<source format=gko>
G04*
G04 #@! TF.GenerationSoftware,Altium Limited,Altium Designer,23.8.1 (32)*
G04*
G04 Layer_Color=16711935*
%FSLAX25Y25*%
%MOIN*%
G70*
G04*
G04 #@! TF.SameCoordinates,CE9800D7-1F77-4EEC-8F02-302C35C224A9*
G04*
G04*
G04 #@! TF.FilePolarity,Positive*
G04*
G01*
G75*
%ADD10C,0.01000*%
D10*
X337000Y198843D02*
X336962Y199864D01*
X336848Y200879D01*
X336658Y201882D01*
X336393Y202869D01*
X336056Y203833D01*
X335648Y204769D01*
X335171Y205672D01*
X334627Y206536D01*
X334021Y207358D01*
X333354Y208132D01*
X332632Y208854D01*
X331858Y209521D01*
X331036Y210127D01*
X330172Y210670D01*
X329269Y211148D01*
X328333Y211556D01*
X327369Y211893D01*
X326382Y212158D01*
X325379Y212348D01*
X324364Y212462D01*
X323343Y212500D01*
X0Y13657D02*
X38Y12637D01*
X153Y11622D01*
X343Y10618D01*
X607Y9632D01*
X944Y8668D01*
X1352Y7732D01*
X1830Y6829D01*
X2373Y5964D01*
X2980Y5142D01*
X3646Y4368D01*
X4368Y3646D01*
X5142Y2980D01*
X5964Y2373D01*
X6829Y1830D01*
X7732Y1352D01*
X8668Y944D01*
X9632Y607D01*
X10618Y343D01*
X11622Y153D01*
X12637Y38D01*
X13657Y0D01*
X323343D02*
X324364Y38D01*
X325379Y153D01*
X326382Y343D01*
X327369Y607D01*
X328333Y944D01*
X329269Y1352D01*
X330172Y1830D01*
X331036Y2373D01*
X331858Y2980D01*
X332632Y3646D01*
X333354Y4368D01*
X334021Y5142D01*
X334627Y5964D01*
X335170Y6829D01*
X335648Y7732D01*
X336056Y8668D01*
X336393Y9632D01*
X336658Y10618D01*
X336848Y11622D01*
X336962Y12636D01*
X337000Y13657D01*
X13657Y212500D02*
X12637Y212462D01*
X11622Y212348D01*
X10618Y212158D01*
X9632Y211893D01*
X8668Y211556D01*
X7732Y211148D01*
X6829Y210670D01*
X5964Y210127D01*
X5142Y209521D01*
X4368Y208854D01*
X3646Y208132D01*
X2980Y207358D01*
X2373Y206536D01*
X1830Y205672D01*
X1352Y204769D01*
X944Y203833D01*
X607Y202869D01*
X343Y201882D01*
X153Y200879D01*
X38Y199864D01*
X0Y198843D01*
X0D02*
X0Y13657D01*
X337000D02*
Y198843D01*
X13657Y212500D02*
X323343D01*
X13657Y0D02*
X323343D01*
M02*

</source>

==

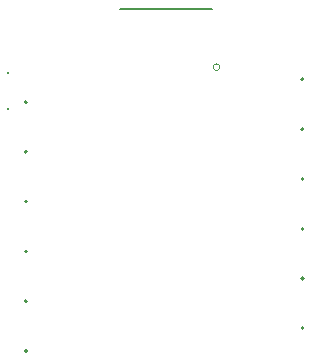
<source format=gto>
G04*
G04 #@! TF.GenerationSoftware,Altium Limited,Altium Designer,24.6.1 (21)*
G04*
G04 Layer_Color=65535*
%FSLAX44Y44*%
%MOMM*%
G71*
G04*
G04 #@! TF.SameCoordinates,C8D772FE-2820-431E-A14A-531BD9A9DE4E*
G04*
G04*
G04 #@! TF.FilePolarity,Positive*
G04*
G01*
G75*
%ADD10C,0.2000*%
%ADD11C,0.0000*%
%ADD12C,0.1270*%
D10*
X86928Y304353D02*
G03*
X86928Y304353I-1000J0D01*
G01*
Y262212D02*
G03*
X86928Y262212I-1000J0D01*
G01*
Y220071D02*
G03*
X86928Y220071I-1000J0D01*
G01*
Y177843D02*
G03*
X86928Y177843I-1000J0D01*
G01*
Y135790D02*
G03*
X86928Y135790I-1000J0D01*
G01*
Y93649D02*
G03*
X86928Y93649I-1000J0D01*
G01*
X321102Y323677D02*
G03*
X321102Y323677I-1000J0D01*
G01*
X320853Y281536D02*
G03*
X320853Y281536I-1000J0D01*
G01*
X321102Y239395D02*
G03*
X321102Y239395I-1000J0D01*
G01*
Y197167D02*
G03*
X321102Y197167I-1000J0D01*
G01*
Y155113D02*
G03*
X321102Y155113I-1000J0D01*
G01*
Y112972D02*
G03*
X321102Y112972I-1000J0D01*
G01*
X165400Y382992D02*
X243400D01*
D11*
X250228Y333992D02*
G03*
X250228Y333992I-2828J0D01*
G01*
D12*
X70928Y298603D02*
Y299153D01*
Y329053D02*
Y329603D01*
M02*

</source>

§ **DIRECTIVE**: Looking at the records above, return exactly the lines from the line with "X38Y12637D01*" to the line with "X153Y200879D01*", both ends included.

§ **RESPONSE**:
X38Y12637D01*
X153Y11622D01*
X343Y10618D01*
X607Y9632D01*
X944Y8668D01*
X1352Y7732D01*
X1830Y6829D01*
X2373Y5964D01*
X2980Y5142D01*
X3646Y4368D01*
X4368Y3646D01*
X5142Y2980D01*
X5964Y2373D01*
X6829Y1830D01*
X7732Y1352D01*
X8668Y944D01*
X9632Y607D01*
X10618Y343D01*
X11622Y153D01*
X12637Y38D01*
X13657Y0D01*
X323343D02*
X324364Y38D01*
X325379Y153D01*
X326382Y343D01*
X327369Y607D01*
X328333Y944D01*
X329269Y1352D01*
X330172Y1830D01*
X331036Y2373D01*
X331858Y2980D01*
X332632Y3646D01*
X333354Y4368D01*
X334021Y5142D01*
X334627Y5964D01*
X335170Y6829D01*
X335648Y7732D01*
X336056Y8668D01*
X336393Y9632D01*
X336658Y10618D01*
X336848Y11622D01*
X336962Y12636D01*
X337000Y13657D01*
X13657Y212500D02*
X12637Y212462D01*
X11622Y212348D01*
X10618Y212158D01*
X9632Y211893D01*
X8668Y211556D01*
X7732Y211148D01*
X6829Y210670D01*
X5964Y210127D01*
X5142Y209521D01*
X4368Y208854D01*
X3646Y208132D01*
X2980Y207358D01*
X2373Y206536D01*
X1830Y205672D01*
X1352Y204769D01*
X944Y203833D01*
X607Y202869D01*
X343Y201882D01*
X153Y200879D01*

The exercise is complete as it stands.